Niners Uphold Lethal Removal
by Bill Rudolph
The 9th U.S. Circuit Court of Appeals has ruled that it is OK for NOAA Fisheries to keep killing some California sea lions preying on ESA-listed spring Chinook at Bonneville Dam. The action had been challenged by The Humane Society of the United States, which had already lost in federal district court.
On Sept. 27, the three-judge panel sided with the feds and their interpretation of the term "significant impact," as in what effect the marine mammals have on the spring Chinook run, compared to dams and human harvest.
In 2011, when the Niners reversed the feds' lethal authorization, the court had asked the feds to explain why the sea lions were being singled out, when other sources of mortality such as harvest and dam passage were higher.

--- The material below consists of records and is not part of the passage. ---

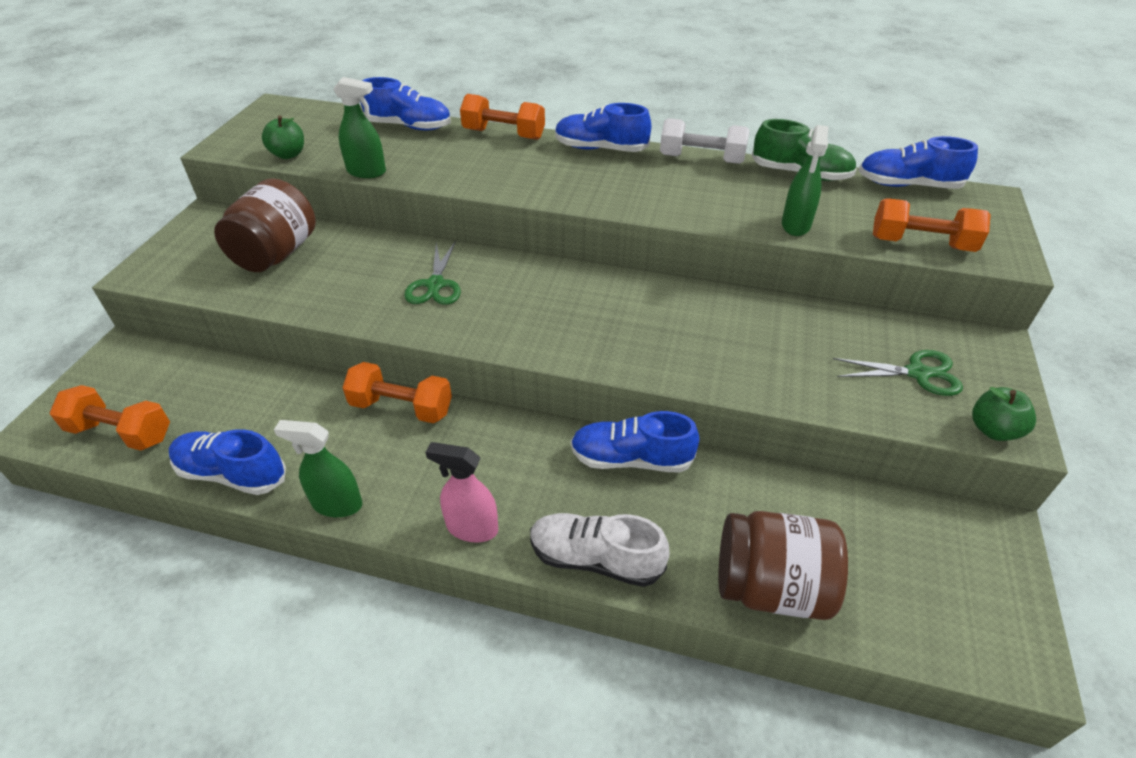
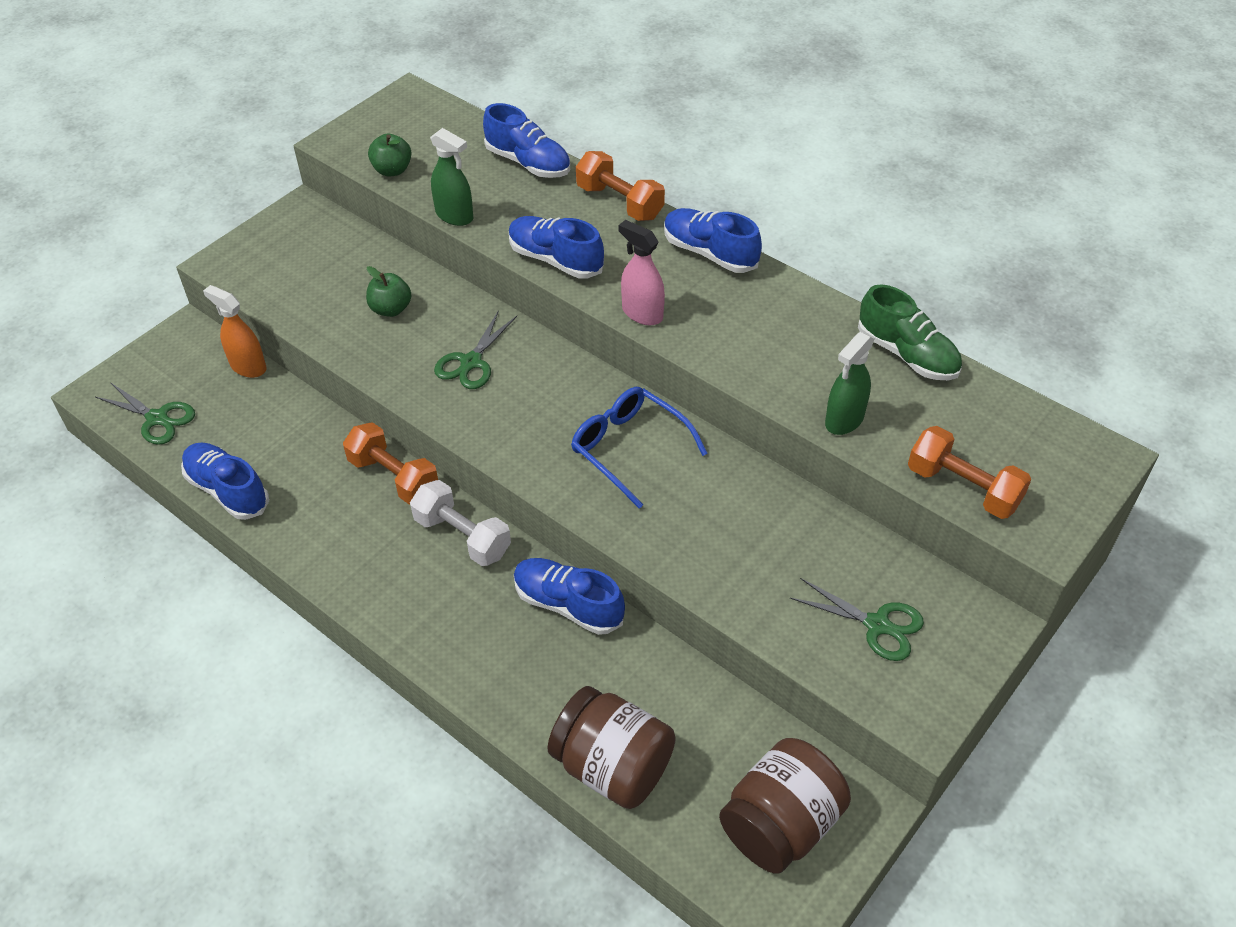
camera: 25 degrees right, 5 degrees up
(121, 432) = (157, 418): orange dumbbell -> green scissors
(203, 360) = (248, 366): none -> orange spray bottle
(276, 254) = (345, 278): brown jar -> brown jar (780, 824)
(337, 504) = (297, 550): green spray bottle -> none
(471, 528) = (393, 614): pink spray bottle -> pink spray bottle (642, 313)
(595, 559) = (479, 682): white shoe -> none
(619, 309) = (630, 449): none -> blue glasses
(701, 159) = (810, 300): white dumbbell -> white dumbbell (462, 536)
(908, 185) = (1020, 408): blue shoe -> blue shoe (555, 260)
(993, 430) = (901, 709): green apple -> green apple (391, 309)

The feds included a 13-page explanation for their decision that has seemed to satisfy the court.
The feds said they will limit annual lethal removal to a maximum 92 animals, and review the practice in five years when reauthorization is necessary. But NOAA has removed an earlier constraint that called for ending the practice if the sea lions' fish take reached 1 percent or less. In recent years, their impact on the spring Chinook run has declined to an estimated 1-2 percent range.

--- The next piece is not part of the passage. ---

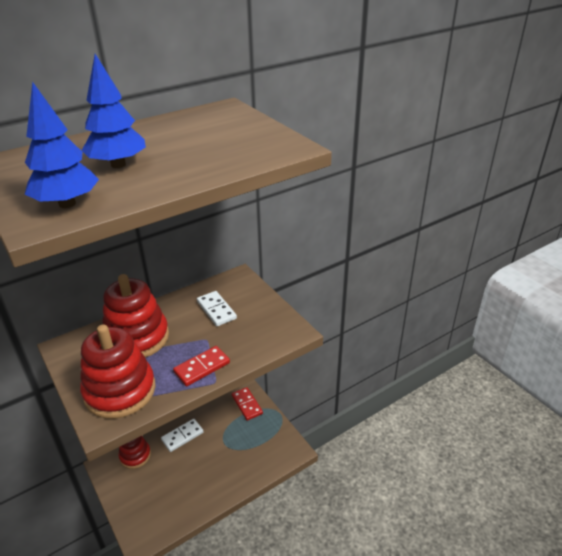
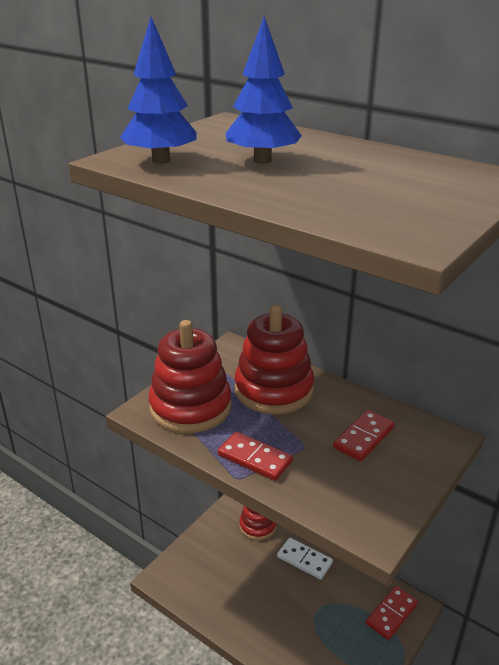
camera: 70 degrees right, 5 degrees down
(216, 310) = (363, 438): white domino -> red domino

According to the last weekly report on sea lion predation at Bonneville Dam, more California sea lions showed up than in 2012, but daily numbers were close to last year's, which were the lowest observed since 2002.
The feds have estimated the West Coast population of California sea lions to be around 300,000 individuals, a substantial increase since the 1970s, when the Marine Mammal Protection Act was passed in 1972. They said the California sea lion population has grown nearly 30 percent since 2007.
The Niners' decision may also buoy defendants in the years-long litigation over the hydro BiOp, since it upheld a ruling by a relative newcomer to the federal bench in the District of Oregon, Judge Michael Simon, whose ruling favored the federal agency's interpretation of the law. Simon has taken over the BiOp litigation from retired Judge James Redden, and it seems likely the latest salmon plan will be headed back to court, after the latest version comes out by the first of the year.
In his March 2013 ruling in the sea lion case, Simon wrote, "the Court concludes that NMFS has reasonably explained any apparent inconsistencies among its findings for two reasons: first, NMFS identified substantive differences among the applicable statutory standards, and second, NMFS identified relevant qualitative differences between the impacts caused by fisheries and the mortality caused by pinniped predation."
Simon accepted the National Marine Fisheries Service's argument that "significant" had different meanings, depending on the statute involved, on whether it was the Endangered Species Act of 1973, Marine Mammal Protection Act or National Environmental Policy Act. He said plaintiffs did not recognize that the feds use differing standards for gauging adverse effects from harvest and sea lions, so the plaintiffs' argument comparing the two results was incorrect.